Comparison of Iai-Callgrind with Criterion-rs

This is a comparison with Criterion-rs but some of the points in Pros and Cons also apply to other wall-clock time based benchmarking frameworks.

Iai-Callgrind Pros:

  • Iai-Callgrind can give answers that are repeatable to 7 or more significant digits. In comparison, actual (wall-clock) run times are scarcely repeatable beyond one significant digit.

    This allows to implement and measure "microoptimizations". Typical microoptimizations reduce the number of CPU cycles by 0.1% or 0.05% or even less. Such improvements are impossible to measure with real-world timings. But hundreds or thousands of microoptimizations add up, resulting in measurable real-world performance gains.1

  • Iai-Callgrind can work reliably in noisy environments especially in CI environments from providers like GitHub Actions or Travis-CI, where Criterion-rs cannot.

  • The benchmark api of Iai-Callgrind is simple, intuitive and allows for a much more concise and clearer structure of benchmarks.

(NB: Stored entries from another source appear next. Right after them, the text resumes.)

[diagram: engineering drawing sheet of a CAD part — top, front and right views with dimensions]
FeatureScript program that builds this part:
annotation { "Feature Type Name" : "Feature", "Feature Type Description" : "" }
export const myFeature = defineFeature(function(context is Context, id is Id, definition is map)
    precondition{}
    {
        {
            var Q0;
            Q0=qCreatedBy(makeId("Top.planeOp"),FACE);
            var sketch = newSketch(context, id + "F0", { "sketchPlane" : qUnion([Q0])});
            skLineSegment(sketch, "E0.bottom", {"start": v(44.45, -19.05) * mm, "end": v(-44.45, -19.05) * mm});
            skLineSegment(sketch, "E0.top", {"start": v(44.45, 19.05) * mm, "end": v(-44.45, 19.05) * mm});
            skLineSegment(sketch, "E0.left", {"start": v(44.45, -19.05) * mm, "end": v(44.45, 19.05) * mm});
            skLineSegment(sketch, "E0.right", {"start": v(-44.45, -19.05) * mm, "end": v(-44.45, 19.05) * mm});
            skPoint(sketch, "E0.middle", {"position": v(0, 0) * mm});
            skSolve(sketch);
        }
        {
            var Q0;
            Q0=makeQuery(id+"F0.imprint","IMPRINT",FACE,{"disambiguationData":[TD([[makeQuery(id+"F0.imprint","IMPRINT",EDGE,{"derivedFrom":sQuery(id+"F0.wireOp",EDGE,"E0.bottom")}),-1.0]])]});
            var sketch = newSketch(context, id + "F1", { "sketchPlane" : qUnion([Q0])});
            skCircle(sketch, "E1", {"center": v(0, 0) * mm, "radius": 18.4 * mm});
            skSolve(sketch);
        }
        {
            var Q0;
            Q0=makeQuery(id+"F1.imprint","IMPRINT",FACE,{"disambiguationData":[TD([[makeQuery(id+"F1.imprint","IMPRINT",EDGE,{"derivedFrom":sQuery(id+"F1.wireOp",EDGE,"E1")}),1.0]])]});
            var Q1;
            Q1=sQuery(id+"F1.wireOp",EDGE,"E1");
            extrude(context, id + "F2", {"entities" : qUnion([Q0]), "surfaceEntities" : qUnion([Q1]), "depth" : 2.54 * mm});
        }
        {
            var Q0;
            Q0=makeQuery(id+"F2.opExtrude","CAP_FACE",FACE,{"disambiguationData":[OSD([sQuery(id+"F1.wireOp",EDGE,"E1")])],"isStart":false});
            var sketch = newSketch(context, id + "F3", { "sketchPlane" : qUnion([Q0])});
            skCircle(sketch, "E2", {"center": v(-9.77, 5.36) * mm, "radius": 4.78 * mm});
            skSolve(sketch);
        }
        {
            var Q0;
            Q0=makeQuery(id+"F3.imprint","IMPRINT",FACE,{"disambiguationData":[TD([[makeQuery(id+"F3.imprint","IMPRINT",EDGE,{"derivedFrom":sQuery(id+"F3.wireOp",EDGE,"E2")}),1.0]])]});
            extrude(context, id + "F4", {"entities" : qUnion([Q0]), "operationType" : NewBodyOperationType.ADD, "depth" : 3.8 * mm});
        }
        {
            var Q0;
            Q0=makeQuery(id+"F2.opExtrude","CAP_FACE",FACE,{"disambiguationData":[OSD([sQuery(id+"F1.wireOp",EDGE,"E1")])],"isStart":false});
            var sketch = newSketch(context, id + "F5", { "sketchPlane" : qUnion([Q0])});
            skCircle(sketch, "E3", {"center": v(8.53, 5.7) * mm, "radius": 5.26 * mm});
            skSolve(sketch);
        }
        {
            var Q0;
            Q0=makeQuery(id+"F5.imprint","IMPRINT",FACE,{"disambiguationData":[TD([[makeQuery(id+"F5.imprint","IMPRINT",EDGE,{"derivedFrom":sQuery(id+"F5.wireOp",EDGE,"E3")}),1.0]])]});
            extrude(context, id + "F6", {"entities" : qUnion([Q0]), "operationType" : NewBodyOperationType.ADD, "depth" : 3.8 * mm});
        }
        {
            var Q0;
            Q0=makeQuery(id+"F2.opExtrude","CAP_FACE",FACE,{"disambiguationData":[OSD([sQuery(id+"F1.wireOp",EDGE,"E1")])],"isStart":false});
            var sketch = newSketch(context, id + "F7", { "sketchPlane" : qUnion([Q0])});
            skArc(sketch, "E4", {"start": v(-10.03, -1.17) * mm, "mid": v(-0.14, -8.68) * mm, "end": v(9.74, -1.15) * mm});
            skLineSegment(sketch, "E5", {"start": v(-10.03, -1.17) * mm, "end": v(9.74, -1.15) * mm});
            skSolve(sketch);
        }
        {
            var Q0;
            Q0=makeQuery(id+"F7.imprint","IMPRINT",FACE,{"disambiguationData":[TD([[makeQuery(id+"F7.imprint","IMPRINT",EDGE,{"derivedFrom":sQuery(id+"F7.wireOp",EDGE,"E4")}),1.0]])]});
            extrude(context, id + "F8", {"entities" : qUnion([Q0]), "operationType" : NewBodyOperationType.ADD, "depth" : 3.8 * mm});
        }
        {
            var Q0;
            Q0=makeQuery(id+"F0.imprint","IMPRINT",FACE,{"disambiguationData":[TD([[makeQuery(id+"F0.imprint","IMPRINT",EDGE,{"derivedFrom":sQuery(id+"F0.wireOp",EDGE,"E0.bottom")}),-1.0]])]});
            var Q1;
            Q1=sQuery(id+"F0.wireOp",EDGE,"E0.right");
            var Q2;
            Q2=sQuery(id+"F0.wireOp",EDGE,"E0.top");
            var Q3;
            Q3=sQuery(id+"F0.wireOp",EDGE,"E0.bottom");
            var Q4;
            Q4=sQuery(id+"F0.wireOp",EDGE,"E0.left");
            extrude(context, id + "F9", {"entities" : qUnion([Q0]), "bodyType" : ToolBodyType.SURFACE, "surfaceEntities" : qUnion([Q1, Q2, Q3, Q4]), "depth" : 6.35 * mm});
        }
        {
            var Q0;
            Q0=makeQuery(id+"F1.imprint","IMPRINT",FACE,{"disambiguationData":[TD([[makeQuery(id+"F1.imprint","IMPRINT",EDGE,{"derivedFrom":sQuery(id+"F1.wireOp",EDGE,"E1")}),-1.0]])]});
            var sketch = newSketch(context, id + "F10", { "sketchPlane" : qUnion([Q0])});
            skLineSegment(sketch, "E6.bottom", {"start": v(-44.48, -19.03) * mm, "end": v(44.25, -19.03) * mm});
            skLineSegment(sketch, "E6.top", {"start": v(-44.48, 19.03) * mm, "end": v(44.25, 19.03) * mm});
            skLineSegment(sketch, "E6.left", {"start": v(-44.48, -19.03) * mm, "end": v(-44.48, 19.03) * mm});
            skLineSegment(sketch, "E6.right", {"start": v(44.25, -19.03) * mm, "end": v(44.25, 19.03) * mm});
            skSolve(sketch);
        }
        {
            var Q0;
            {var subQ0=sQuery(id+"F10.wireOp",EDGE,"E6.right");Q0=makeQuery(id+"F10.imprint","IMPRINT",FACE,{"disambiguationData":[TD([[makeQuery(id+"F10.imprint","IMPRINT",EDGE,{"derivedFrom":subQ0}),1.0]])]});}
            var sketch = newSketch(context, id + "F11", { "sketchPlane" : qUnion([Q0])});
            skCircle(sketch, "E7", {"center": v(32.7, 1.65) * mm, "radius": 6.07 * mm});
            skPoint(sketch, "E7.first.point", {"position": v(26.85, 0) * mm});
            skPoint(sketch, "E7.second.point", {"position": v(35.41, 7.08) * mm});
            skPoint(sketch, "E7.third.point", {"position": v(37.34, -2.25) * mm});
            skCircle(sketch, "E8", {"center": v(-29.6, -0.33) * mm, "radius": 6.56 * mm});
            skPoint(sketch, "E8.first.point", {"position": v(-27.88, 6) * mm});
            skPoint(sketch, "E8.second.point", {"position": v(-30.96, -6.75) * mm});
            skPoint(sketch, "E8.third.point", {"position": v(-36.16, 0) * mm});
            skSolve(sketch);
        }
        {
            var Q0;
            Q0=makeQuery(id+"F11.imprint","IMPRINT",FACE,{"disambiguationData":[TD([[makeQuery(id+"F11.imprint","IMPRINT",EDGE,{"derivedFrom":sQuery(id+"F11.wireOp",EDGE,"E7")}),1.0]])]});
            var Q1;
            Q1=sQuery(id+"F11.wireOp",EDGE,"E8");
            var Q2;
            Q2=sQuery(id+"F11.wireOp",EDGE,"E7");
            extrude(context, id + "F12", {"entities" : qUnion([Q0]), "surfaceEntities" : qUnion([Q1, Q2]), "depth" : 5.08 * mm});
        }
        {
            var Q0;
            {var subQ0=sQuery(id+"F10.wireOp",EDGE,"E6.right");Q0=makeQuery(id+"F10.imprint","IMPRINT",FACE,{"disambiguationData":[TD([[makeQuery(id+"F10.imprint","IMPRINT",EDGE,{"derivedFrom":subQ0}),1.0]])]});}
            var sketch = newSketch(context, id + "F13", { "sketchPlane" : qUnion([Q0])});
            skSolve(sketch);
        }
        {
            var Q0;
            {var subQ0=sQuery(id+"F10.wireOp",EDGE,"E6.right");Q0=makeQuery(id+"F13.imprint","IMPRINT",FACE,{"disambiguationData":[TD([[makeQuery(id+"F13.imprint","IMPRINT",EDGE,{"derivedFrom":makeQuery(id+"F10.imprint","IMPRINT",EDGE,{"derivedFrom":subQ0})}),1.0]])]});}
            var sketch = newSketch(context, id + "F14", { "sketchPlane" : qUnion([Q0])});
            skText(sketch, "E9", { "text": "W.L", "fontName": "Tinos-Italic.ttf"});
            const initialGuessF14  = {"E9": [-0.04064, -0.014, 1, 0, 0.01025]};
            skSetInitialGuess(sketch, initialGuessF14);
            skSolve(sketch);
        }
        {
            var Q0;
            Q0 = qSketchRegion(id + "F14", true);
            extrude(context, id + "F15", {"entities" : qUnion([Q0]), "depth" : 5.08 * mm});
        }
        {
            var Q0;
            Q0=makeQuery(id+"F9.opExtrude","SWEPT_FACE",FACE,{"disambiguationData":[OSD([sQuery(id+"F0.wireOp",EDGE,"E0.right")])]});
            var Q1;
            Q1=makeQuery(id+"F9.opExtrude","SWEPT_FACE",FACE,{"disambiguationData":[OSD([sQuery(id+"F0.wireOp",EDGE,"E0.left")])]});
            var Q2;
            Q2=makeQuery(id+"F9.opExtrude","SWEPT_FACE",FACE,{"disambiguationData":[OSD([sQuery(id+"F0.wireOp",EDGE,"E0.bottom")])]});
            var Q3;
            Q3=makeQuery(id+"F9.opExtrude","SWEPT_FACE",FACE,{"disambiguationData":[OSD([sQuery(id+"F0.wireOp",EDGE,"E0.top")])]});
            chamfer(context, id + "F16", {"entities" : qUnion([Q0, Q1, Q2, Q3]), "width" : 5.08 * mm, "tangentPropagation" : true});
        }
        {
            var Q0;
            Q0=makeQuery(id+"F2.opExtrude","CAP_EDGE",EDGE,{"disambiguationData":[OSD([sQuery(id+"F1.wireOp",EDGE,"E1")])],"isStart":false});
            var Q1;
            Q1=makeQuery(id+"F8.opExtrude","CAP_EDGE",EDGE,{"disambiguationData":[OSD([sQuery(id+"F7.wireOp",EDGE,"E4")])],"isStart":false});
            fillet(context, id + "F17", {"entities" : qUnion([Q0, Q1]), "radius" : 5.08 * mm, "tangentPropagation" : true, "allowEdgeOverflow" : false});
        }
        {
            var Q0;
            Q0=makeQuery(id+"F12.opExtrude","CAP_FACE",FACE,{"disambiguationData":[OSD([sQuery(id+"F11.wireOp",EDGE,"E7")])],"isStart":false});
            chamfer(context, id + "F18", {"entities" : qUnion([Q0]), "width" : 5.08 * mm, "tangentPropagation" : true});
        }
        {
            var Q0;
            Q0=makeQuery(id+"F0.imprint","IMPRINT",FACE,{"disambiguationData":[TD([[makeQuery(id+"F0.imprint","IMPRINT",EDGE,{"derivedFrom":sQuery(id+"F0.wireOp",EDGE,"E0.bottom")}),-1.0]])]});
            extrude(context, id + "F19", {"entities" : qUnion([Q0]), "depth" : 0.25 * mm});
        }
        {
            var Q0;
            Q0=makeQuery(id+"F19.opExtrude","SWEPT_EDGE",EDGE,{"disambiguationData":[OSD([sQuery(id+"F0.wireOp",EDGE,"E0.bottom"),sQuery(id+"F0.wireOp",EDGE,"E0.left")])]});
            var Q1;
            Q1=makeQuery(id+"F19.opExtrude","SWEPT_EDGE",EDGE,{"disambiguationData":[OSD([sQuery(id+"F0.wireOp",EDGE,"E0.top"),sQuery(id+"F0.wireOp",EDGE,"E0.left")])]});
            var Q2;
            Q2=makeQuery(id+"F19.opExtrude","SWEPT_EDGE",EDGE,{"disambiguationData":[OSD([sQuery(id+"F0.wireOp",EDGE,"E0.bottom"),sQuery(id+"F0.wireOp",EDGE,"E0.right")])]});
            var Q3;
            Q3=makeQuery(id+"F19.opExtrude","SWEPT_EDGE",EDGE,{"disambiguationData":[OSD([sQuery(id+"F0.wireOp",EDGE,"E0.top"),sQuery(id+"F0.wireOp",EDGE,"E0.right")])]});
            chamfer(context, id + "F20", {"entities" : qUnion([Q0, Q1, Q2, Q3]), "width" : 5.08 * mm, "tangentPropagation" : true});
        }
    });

  • Iai-Callgrind can benchmark functions in binary crates.

  • Iai-Callgrind can benchmark private functions.

  • Although Callgrind adds runtime overhead, running each benchmark exactly once is still usually much faster than Criterion-rs' statistical measurements.

  • Criterion-rs creates plots and graphs about the averages, median etc. which adds considerable execution time to the execution time for each benchmark. Iai-Callgrind doesn't need any of these plots, since it can collect all its metrics in a single run.

  • Iai-Callgrind generates profile output from the benchmark without further effort.

  • With Iai-Callgrind you have native access to all the possibilities of all Valgrind tools, including Valgrind Client Requests.

Iai-Callgrind/Criterion-rs Mixed:

  • Although it is usually not significant, due to the high precision of the Iai-Callgrind measurements changes in the benchmarks themselves like adding a
    benchmark case can have an effect on the other benchmarks. Iai-Callgrind can only try to reduce these effects to a minimum but never completely eliminate them. Criterion-rs does not have this problem because it cannot detect such small changes.

Iai-Callgrind Cons:

  • Iai-Callgrind's measurements merely correlate with wall-clock time. Wall-clock time is an obvious choice in many cases because it corresponds to what users perceive and Criterion-rs measures it directly.
  • Iai-Callgrind can only be used on platforms supported by Valgrind. Notably, this does not include Windows.
  • Iai-Callgrind needs additional binaries, valgrind and the iai-callgrind-runner. The version of the runner needs to be in sync with the iai-callgrind library. Criterion-rs is only a library and the installation is usually simpler.

Especially, due to the first point in the Cons, I think it is still required to run wall-clock time benchmarks and use Criterion-rs in conjunction with Iai-Callgrind. But in the CI and for performance regression checks, you shouldn't use Criterion-rs or other wall-clock time based benchmarks at all.